To determine the material of the resistor, we can find the temperature coefficient, $$\alpha$$, since we are given measurements of resistance, $$R_1$$ and $$R_2$$, at two different temperatures, $$T_1$$, and $$T_2$$, respectively. The reference temperature is set to be $$T_0=20^{\circ}\text{Celsius}$$, so that we can compare with Table 19.3.1.

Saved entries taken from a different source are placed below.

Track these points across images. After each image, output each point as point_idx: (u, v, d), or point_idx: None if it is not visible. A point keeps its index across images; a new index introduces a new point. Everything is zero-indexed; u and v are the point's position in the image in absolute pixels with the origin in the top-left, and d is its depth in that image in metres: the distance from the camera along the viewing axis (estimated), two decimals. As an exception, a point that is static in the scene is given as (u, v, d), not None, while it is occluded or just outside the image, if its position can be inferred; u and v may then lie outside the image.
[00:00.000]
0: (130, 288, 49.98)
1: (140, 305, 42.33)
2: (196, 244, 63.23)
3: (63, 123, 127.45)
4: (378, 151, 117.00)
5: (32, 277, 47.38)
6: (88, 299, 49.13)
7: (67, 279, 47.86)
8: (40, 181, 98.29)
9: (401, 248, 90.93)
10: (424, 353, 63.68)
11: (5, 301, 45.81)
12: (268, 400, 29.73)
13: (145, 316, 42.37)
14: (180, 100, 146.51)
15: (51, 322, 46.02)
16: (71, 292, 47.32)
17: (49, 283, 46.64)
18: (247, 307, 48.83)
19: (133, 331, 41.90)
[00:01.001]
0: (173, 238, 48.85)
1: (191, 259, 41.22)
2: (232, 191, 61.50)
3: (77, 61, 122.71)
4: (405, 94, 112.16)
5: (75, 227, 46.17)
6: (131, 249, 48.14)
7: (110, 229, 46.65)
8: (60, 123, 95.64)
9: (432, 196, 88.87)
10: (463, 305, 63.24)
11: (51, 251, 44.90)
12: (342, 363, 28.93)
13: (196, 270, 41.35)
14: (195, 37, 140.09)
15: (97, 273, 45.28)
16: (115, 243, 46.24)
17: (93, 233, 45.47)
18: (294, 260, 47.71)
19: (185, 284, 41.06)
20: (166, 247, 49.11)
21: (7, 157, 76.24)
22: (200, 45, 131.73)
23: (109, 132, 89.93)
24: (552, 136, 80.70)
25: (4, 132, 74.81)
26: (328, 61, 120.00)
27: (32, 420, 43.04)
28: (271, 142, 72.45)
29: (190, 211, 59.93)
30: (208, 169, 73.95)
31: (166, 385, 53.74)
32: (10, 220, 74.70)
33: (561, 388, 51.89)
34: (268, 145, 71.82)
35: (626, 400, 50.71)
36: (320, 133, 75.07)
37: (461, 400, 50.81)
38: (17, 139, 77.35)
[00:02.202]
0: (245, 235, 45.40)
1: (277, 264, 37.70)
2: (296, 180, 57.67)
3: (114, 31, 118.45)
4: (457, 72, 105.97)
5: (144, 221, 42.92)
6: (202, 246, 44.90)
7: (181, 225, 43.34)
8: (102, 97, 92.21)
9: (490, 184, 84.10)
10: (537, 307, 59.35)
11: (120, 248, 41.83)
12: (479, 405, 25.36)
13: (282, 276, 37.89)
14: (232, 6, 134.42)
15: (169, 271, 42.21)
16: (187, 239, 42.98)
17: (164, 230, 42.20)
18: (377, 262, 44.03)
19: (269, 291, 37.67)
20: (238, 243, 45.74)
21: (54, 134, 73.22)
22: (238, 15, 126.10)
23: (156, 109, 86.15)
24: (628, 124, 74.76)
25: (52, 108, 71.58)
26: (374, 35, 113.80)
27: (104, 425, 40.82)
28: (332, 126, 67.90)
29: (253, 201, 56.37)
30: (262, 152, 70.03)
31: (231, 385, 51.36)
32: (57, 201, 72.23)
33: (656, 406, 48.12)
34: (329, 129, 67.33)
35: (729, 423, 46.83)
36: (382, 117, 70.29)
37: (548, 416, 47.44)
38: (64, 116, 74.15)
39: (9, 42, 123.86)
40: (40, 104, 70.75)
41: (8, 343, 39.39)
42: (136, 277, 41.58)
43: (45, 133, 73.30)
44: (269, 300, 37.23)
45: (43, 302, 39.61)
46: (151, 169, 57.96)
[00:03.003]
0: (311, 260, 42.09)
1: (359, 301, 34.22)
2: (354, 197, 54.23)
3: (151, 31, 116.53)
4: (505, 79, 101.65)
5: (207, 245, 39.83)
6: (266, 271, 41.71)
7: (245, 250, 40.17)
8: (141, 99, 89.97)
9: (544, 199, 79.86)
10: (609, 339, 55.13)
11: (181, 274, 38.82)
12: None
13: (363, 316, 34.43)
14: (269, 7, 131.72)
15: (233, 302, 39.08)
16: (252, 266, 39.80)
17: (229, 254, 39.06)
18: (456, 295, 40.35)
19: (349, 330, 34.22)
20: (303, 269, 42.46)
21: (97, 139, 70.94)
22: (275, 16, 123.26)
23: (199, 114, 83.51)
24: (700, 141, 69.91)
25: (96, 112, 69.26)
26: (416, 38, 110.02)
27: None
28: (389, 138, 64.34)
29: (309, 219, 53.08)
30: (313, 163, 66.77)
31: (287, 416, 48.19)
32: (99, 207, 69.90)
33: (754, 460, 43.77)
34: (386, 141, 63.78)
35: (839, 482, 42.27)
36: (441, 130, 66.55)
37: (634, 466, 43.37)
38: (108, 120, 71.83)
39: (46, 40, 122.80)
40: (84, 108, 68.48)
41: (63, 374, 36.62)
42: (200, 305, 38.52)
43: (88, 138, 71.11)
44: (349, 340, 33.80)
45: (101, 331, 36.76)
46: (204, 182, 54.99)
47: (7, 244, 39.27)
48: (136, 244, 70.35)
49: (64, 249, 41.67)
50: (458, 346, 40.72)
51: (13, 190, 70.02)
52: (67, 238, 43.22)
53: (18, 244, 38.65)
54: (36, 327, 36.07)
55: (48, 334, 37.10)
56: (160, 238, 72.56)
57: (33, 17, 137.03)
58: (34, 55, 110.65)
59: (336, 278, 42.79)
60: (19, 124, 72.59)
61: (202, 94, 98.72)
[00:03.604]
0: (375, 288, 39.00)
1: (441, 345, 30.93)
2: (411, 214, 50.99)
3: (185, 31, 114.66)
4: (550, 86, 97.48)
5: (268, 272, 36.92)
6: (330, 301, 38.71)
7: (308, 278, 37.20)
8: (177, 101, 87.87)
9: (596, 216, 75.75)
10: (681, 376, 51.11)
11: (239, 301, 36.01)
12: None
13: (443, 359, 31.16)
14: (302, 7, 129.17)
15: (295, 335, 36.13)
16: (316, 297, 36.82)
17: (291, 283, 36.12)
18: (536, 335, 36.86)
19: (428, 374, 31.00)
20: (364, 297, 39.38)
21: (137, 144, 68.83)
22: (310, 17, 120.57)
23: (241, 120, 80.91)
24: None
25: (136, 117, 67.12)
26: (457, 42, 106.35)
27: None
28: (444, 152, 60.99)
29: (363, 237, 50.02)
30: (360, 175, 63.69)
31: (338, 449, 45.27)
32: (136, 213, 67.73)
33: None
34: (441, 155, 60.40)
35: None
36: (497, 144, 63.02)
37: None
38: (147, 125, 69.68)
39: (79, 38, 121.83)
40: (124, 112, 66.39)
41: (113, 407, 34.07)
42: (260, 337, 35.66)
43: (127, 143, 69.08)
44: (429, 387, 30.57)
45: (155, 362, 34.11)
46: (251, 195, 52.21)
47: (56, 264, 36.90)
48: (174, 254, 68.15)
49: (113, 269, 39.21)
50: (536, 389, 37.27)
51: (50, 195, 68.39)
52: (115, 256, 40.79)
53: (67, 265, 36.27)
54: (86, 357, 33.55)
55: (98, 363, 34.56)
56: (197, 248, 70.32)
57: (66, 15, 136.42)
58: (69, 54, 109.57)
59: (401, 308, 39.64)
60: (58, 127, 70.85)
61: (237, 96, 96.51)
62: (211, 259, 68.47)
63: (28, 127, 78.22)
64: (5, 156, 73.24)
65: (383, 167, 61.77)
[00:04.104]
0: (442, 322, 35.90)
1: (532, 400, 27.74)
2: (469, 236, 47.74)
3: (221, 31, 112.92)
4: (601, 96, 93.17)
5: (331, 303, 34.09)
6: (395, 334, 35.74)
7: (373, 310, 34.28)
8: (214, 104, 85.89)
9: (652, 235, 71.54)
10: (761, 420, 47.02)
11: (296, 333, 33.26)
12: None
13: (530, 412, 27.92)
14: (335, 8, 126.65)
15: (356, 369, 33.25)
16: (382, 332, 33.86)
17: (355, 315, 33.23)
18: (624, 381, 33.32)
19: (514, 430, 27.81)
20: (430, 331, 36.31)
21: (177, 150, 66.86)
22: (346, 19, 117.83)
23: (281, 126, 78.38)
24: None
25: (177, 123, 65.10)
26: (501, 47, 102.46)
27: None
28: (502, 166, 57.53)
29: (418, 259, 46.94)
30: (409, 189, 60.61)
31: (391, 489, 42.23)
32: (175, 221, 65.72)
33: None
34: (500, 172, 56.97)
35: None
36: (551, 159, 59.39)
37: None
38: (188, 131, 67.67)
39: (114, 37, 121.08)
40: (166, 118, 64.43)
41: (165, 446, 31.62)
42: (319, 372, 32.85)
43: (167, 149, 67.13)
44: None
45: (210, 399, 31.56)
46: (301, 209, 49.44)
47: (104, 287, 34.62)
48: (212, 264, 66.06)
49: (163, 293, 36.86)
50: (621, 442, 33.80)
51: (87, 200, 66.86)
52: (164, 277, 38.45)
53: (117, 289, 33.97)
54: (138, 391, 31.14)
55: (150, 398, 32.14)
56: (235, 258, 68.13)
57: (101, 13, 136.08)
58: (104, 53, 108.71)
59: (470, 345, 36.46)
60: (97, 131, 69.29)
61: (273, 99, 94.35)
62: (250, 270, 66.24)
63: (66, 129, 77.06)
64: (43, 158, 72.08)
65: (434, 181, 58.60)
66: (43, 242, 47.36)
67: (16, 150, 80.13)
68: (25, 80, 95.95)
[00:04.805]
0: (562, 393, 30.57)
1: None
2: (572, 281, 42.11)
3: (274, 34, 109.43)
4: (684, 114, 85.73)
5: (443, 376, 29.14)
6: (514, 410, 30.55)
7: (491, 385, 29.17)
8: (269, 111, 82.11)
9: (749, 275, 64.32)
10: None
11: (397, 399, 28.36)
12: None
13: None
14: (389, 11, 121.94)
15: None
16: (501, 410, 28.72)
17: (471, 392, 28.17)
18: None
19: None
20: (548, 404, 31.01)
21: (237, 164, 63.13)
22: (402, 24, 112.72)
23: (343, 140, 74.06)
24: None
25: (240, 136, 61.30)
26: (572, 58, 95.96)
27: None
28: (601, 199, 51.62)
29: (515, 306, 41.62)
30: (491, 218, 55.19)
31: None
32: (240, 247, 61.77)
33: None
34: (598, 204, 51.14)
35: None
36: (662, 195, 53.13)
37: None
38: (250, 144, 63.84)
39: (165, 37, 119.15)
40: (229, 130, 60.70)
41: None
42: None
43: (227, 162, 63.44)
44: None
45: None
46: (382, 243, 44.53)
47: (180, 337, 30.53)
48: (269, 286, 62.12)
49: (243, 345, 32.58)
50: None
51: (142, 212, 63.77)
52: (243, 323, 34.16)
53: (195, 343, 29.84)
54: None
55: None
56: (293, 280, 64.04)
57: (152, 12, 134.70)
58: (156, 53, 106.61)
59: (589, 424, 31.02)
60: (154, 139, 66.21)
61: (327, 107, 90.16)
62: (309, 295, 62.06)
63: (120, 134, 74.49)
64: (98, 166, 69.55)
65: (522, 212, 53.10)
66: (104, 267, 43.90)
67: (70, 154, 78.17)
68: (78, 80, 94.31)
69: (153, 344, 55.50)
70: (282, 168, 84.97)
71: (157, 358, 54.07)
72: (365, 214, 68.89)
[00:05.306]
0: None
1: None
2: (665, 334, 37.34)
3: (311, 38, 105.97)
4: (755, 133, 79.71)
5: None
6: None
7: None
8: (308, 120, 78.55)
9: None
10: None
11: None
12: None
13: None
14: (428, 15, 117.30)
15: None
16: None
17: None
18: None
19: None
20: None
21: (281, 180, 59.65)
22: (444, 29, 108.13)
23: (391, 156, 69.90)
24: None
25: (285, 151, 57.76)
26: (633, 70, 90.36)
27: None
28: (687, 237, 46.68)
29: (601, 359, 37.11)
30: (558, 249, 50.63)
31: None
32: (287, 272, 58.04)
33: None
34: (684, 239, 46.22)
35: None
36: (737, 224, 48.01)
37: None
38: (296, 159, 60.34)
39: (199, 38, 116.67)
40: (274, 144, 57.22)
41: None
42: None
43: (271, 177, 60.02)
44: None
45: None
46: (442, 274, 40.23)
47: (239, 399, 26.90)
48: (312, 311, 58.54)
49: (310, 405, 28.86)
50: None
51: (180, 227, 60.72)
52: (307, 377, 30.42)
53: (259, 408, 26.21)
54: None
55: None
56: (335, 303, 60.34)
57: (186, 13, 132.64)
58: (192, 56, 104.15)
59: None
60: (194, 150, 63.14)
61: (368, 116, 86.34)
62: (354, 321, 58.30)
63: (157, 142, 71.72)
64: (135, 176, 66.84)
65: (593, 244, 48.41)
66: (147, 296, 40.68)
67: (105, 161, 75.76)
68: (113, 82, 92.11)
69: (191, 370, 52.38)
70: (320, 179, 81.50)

We know that the resistance will vary with temperature, since the resistivity is temperature-dependent. The temperature dependence of resistivity is given by:

\begin{aligned} \rho(T)=\rho_0[1+\alpha(T-T_0)]\end{aligned}

If the resistor has length, $$L$$, and cross-sectional area, $$A$$, it will have resistance, $$R$$, given by:

\begin{aligned} R(T)=\rho(T) \frac{L}{A}=\frac{\rho_0 L}{A}[1+\alpha(T-T_0)]=R_0[1+\alpha(T-T_0)]\end{aligned}

where $$R_0$$ is the resistance at the reference temperature, $$T_0$$. Since we are given the resistance at two different temperatures, we can determine both $$\alpha$$ and $$R_0$$, for a choice of $$T_0=20^{\circ}\text{C}$$:

\begin{aligned} R_1&=R_0[1+\alpha(T_1-T_0)]\\ R_2&=R_0[1+\alpha(T_2-T_0)]\\ \therefore\frac{R_1}{R_2}&=\frac{1+\alpha(T_1-T_0)}{1+\alpha(T_2-T_0)}\\ R_1 [1+\alpha(T_2-T_0)]&=R_2 [1+\alpha(T_1-T_0)]\\ \alpha \left( R_1(T_2-T_0) - R_2(T_2-T_0) \right)&=R_2-R_1\\ \therefore \alpha &= \frac{R_2-R_1}{R_1(T_2-T_0) - R_2(T_1-T_0) }\\ &=\frac{(106.8\Omega) - (103.4\Omega)}{(103.4\Omega)((40^{\circ}\text{Celsius})-(20^{\circ}\text{Celsius})) - (106.8\Omega)((30^{\circ}\text{Celsius})-(20^{\circ}\text{Celsius})) }\\ &=0.0034\end{aligned} Referring to Table 19.3.1, the material could likely be gold.